The researchers then compared the accuracy of the three foundation models with that of ResNet18, an established but older architecture for image recognition. Each of the three foundation models outperformed ResNet18, correctly distinguishing between nonmelanoma skin cancers and normal tissue in 92.5% (PRISM), 91.3% (UNI), and 90.8% (Prov-GigaPath) of cases compared with 80.5% for ResNet18.
“ResNet architectures have been used as a starting point for training vision models for nearly a decade and serve as a meaningful baseline comparison for evaluating the performance gains of newer pretrained foundation models,” Mr. Song noted.
To make the foundation models more amenable to use in resource-limited settings, the researchers developed and tested simplified versions of each model that required less extensive analysis of pathology image data. They discovered that the simplified models still outperformed ResNet18, with accuracies of 88.2% (PRISM), 86.5% (UNI), and 85.5% (Prov-GigaPath), demonstrating robustness even with reduced complexity.
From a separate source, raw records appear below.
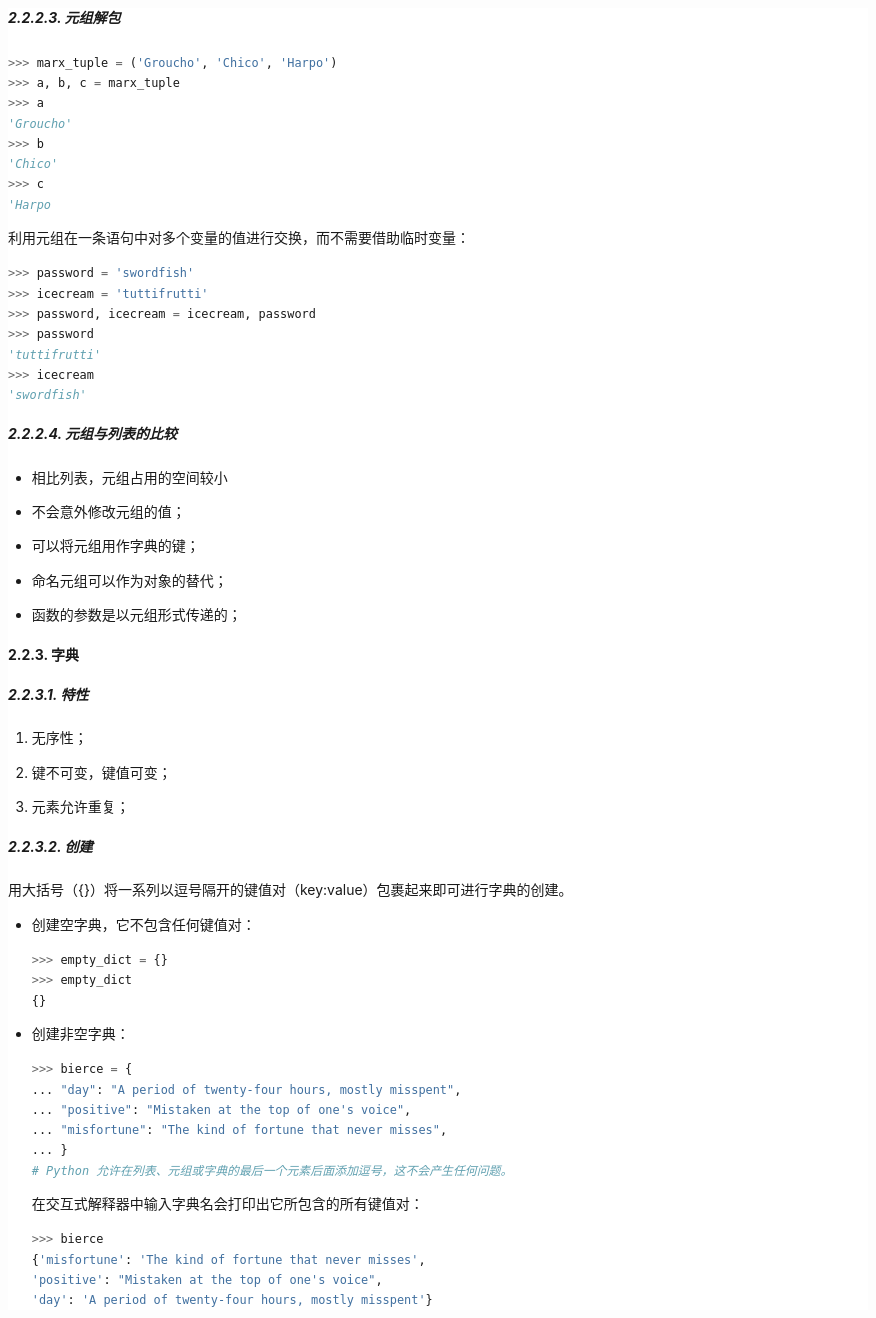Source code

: ##### 2.2.2.3. 元组解包

```python
>>> marx_tuple = ('Groucho', 'Chico', 'Harpo')
>>> a, b, c = marx_tuple
>>> a
'Groucho'
>>> b
'Chico'
>>> c
'Harpo
```
利用元组在一条语句中对多个变量的值进行交换，而不需要借助临时变量：
```python
>>> password = 'swordfish'
>>> icecream = 'tuttifrutti'
>>> password, icecream = icecream, password
>>> password
'tuttifrutti'
>>> icecream
'swordfish'
```

##### 2.2.2.4. 元组与列表的比较

- 相比列表，元组占用的空间较小

- 不会意外修改元组的值；

- 可以将元组用作字典的键；

- 命名元组可以作为对象的替代；

- 函数的参数是以元组形式传递的；

#### 2.2.3. 字典

##### 2.2.3.1. 特性

1.	无序性；

2.	键不可变，键值可变；

3.	元素允许重复；

##### 2.2.3.2. 创建

用大括号（{}）将一系列以逗号隔开的键值对（key:value）包裹起来即可进行字典的创建。

- 创建空字典，它不包含任何键值对：
  ```python
  >>> empty_dict = {}
  >>> empty_dict
  {}
  ```

- 创建非空字典：
  ```python
  >>> bierce = {
  ... "day": "A period of twenty-four hours, mostly misspent",
  ... "positive": "Mistaken at the top of one's voice",
  ... "misfortune": "The kind of fortune that never misses",
  ... }
  # Python 允许在列表、元组或字典的最后一个元素后面添加逗号，这不会产生任何问题。
  ```
  在交互式解释器中输入字典名会打印出它所包含的所有键值对：
  ```python
  >>> bierce
  {'misfortune': 'The kind of fortune that never misses',
  'positive': "Mistaken at the top of one's voice",
  'day': 'A period of twenty-four hours, mostly misspent'}
  ```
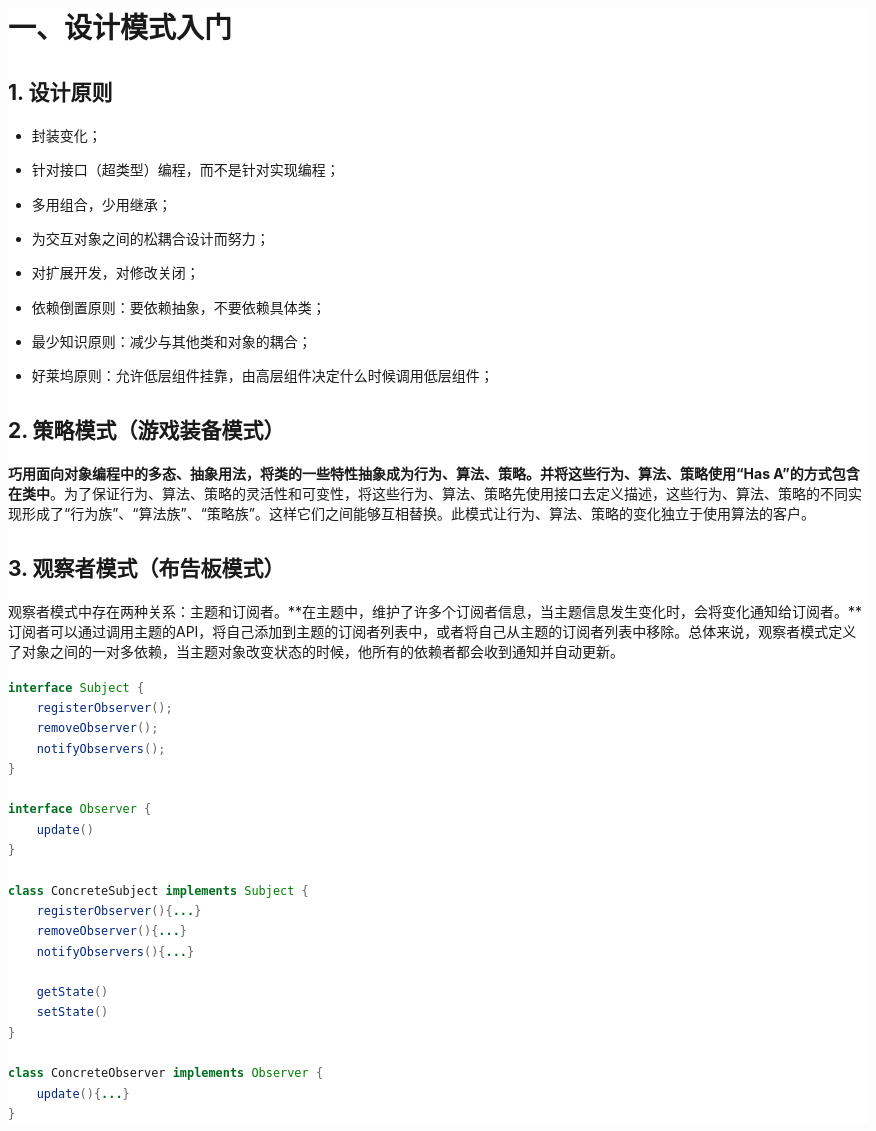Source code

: # 一、设计模式入门

## 1. 设计原则
   - 封装变化；

   - 针对接口（超类型）编程，而不是针对实现编程；

   - 多用组合，少用继承；

   - 为交互对象之间的松耦合设计而努力；

   - 对扩展开发，对修改关闭；

   - 依赖倒置原则：要依赖抽象，不要依赖具体类；

   - 最少知识原则：减少与其他类和对象的耦合；

   - 好莱坞原则：允许低层组件挂靠，由高层组件决定什么时候调用低层组件；

     

## 2.  策略模式（游戏装备模式）

   **巧用面向对象编程中的多态、抽象用法，将类的一些特性抽象成为行为、算法、策略。并将这些行为、算法、策略使用“Has A”的方式包含在类中**。为了保证行为、算法、策略的灵活性和可变性，将这些行为、算法、策略先使用接口去定义描述，这些行为、算法、策略的不同实现形成了“行为族”、“算法族”、“策略族”。这样它们之间能够互相替换。此模式让行为、算法、策略的变化独立于使用算法的客户。



## 3. 观察者模式（布告板模式）

​	观察者模式中存在两种关系：主题和订阅者。**在主题中，维护了许多个订阅者信息，当主题信息发生变化时，会将变化通知给订阅者。**订阅者可以通过调用主题的API，将自己添加到主题的订阅者列表中，或者将自己从主题的订阅者列表中移除。总体来说，观察者模式定义了对象之间的一对多依赖，当主题对象改变状态的时候，他所有的依赖者都会收到通知并自动更新。



```java
interface Subject {
    registerObserver();
    removeObserver();
    notifyObservers();
}

interface Observer {
    update()
}

class ConcreteSubject implements Subject {
    registerObserver(){...}
    removeObserver(){...}
    notifyObservers(){...}
    
    getState()
    setState()
}

class ConcreteObserver implements Observer {
    update(){...}
}
```
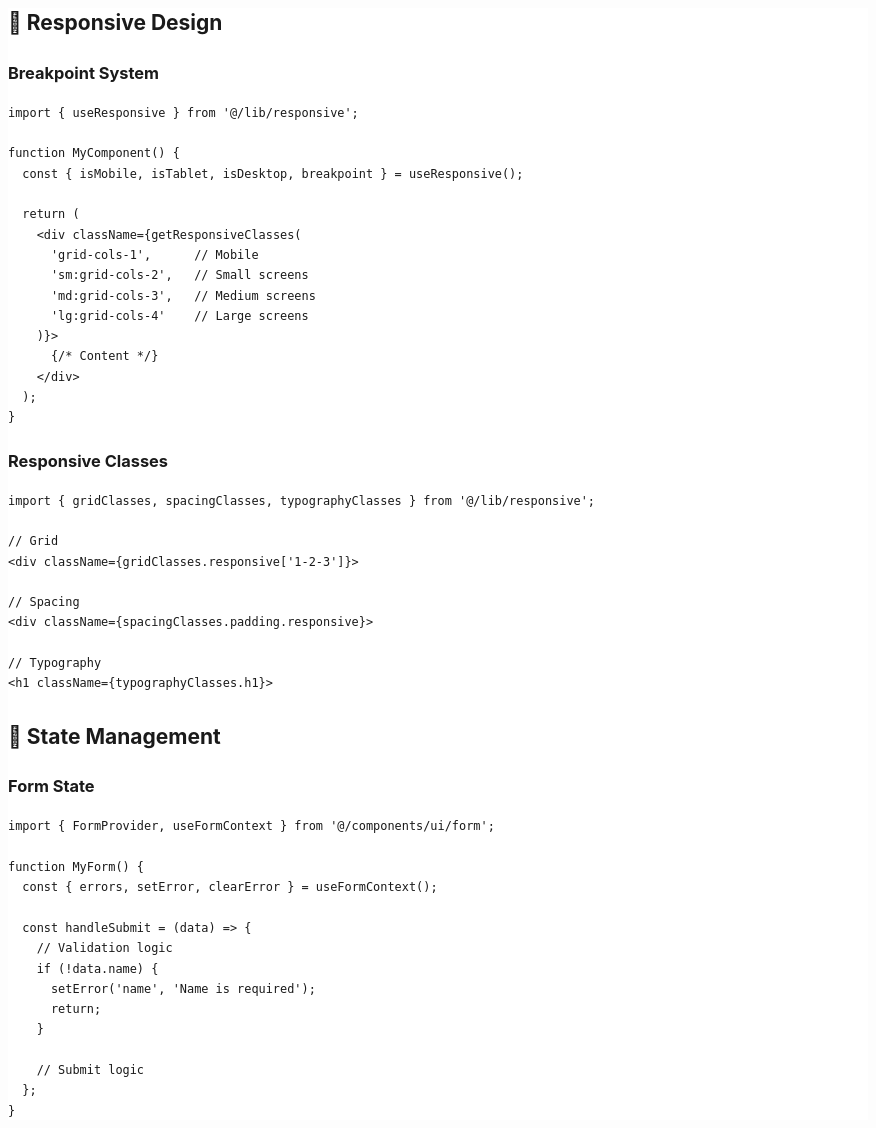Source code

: ## 📱 Responsive Design

### Breakpoint System
```tsx
import { useResponsive } from '@/lib/responsive';

function MyComponent() {
  const { isMobile, isTablet, isDesktop, breakpoint } = useResponsive();
  
  return (
    <div className={getResponsiveClasses(
      'grid-cols-1',      // Mobile
      'sm:grid-cols-2',   // Small screens
      'md:grid-cols-3',   // Medium screens
      'lg:grid-cols-4'    // Large screens
    )}>
      {/* Content */}
    </div>
  );
}
```

### Responsive Classes
```tsx
import { gridClasses, spacingClasses, typographyClasses } from '@/lib/responsive';

// Grid
<div className={gridClasses.responsive['1-2-3']}>

// Spacing
<div className={spacingClasses.padding.responsive}>

// Typography
<h1 className={typographyClasses.h1}>
```

## 🔄 State Management

### Form State
```tsx
import { FormProvider, useFormContext } from '@/components/ui/form';

function MyForm() {
  const { errors, setError, clearError } = useFormContext();
  
  const handleSubmit = (data) => {
    // Validation logic
    if (!data.name) {
      setError('name', 'Name is required');
      return;
    }
    
    // Submit logic
  };
}
```
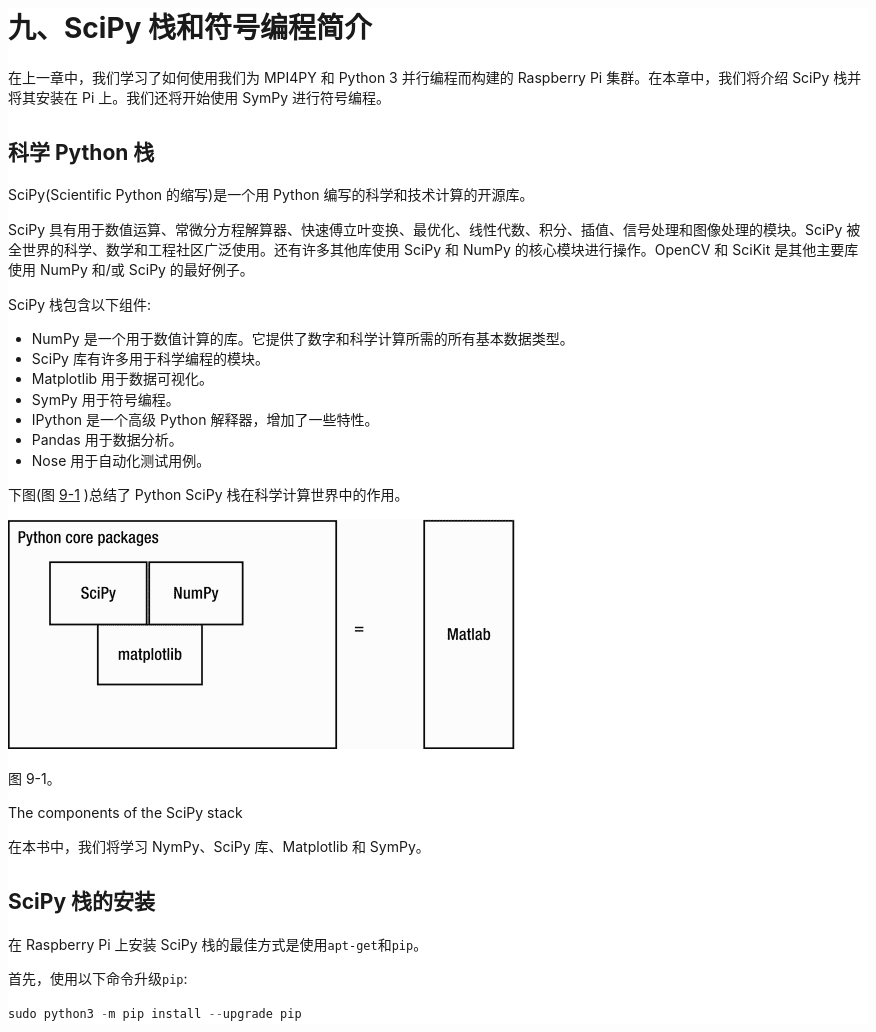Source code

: # 九、SciPy 栈和符号编程简介

在上一章中，我们学习了如何使用我们为 MPI4PY 和 Python 3 并行编程而构建的 Raspberry Pi 集群。在本章中，我们将介绍 SciPy 栈并将其安装在 Pi 上。我们还将开始使用 SymPy 进行符号编程。

## 科学 Python 栈

SciPy(Scientific Python 的缩写)是一个用 Python 编写的科学和技术计算的开源库。

SciPy 具有用于数值运算、常微分方程解算器、快速傅立叶变换、最优化、线性代数、积分、插值、信号处理和图像处理的模块。SciPy 被全世界的科学、数学和工程社区广泛使用。还有许多其他库使用 SciPy 和 NumPy 的核心模块进行操作。OpenCV 和 SciKit 是其他主要库使用 NumPy 和/或 SciPy 的最好例子。

SciPy 栈包含以下组件:

*   NumPy 是一个用于数值计算的库。它提供了数字和科学计算所需的所有基本数据类型。
*   SciPy 库有许多用于科学编程的模块。
*   Matplotlib 用于数据可视化。
*   SymPy 用于符号编程。
*   IPython 是一个高级 Python 解释器，增加了一些特性。
*   Pandas 用于数据分析。
*   Nose 用于自动化测试用例。

下图(图 [9-1](#Fig1) )总结了 Python SciPy 栈在科学计算世界中的作用。

![A447085_1_En_9_Fig1_HTML.gif](img/A447085_1_En_9_Fig1_HTML.gif)

图 9-1。

The components of the SciPy stack

在本书中，我们将学习 NymPy、SciPy 库、Matplotlib 和 SymPy。

## SciPy 栈的安装

在 Raspberry Pi 上安装 SciPy 栈的最佳方式是使用`apt-get`和`pip`。

首先，使用以下命令升级`pip`:

```py
sudo python3 -m pip install --upgrade pip

```
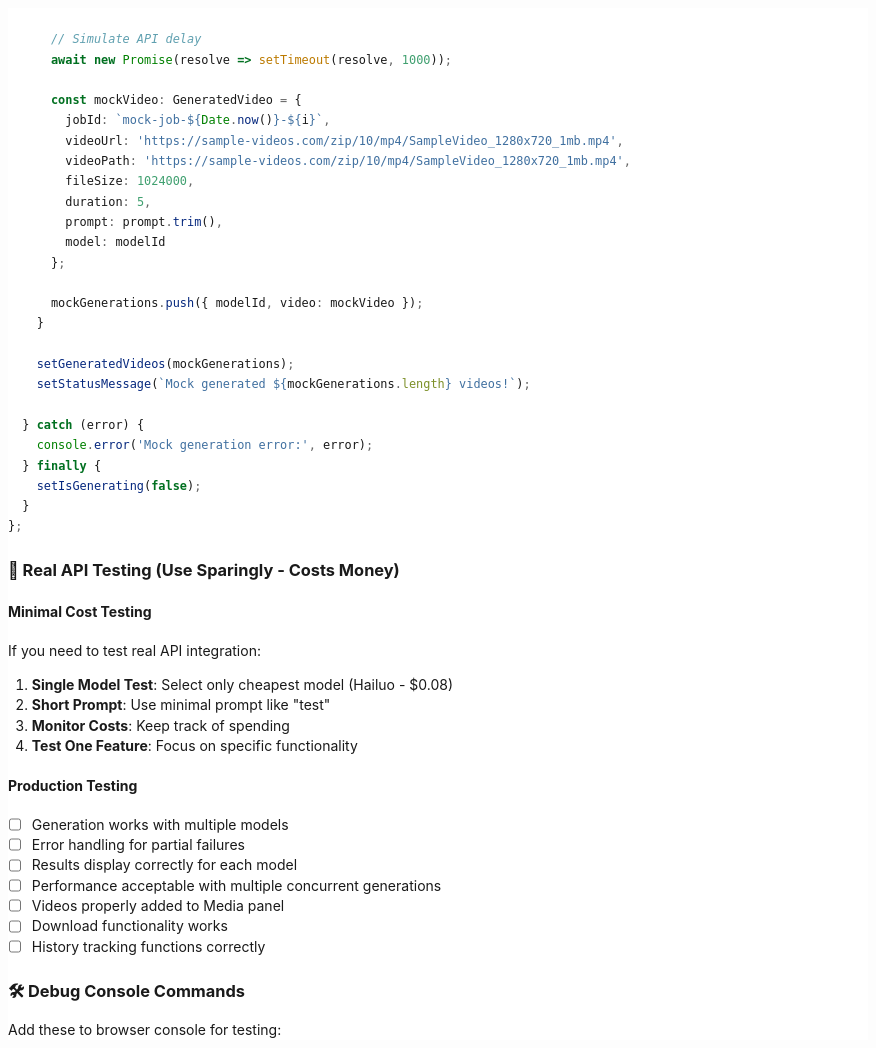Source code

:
 ```typescript
      
      // Simulate API delay
      await new Promise(resolve => setTimeout(resolve, 1000));
      
      const mockVideo: GeneratedVideo = {
        jobId: `mock-job-${Date.now()}-${i}`,
        videoUrl: 'https://sample-videos.com/zip/10/mp4/SampleVideo_1280x720_1mb.mp4',
        videoPath: 'https://sample-videos.com/zip/10/mp4/SampleVideo_1280x720_1mb.mp4',
        fileSize: 1024000,
        duration: 5,
        prompt: prompt.trim(),
        model: modelId
      };
      
      mockGenerations.push({ modelId, video: mockVideo });
    }
    
    setGeneratedVideos(mockGenerations);
    setStatusMessage(`Mock generated ${mockGenerations.length} videos!`);
    
  } catch (error) {
    console.error('Mock generation error:', error);
  } finally {
    setIsGenerating(false);
  }
};
```

### 🚨 Real API Testing (Use Sparingly - Costs Money)

#### Minimal Cost Testing
If you need to test real API integration:

1. **Single Model Test**: Select only cheapest model (Hailuo - $0.08)
2. **Short Prompt**: Use minimal prompt like "test"
3. **Monitor Costs**: Keep track of spending
4. **Test One Feature**: Focus on specific functionality

#### Production Testing
- [ ] Generation works with multiple models
- [ ] Error handling for partial failures  
- [ ] Results display correctly for each model
- [ ] Performance acceptable with multiple concurrent generations
- [ ] Videos properly added to Media panel
- [ ] Download functionality works
- [ ] History tracking functions correctly

### 🛠️ Debug Console Commands

Add these to browser console for testing:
In addition, the researchers developed and applied an annotation framework designed to highlight cancerous regions on tissue slides identified by the foundation models. The framework didn’t require training on large data sets and instead leveraged example images of cancerous tissue from a small number of biopsies. It then compared pathology image tiles against these examples to identify and annotate cancerous regions. The researchers detailed that annotation could help guide the attention of a user toward regions of interest on each slide.
Conclusions
The researchers hope their study may allow machine-learning models to be used in settings with limited access to large data sets as well as the specialized equipment or experts needed for developing new models.
“Overall, our results demonstrate that pretrained machine-learning models have the potential to aid diagnosis of [nonmelanoma skin cancers], which might be particularly beneficial in resource-limited settings,” emphasized Mr. Song. “Our study also provides insights that may advance the development and adaptation of foundation models for various clinical applications,” he highlighted.
Study limitations included the models’ evaluation on a single cohort of patients from Bangladesh—which may have limited the generalizability of the findings to other populations—and its lack of examination of the practical details of deploying the pretrained machine-learning models in resource-limited settings, despite approaching its analyses from the perspective of these settings.
“While our study suggests foundation models as resource-efficient tools for aiding [nonmelanoma skin cancer] diagnosis, we acknowledge that we are still far from having a direct impact on patient care and that further work is needed to address practical considerations such as the availability of digital pathology infrastructure, internet connectivity, integration into clinical workflows, and user training,” Mr. Song concluded.
Disclosure: The research in this study was supported by the National Institutes of Health. For full disclosures of the study authors, visit abstractsonline.com.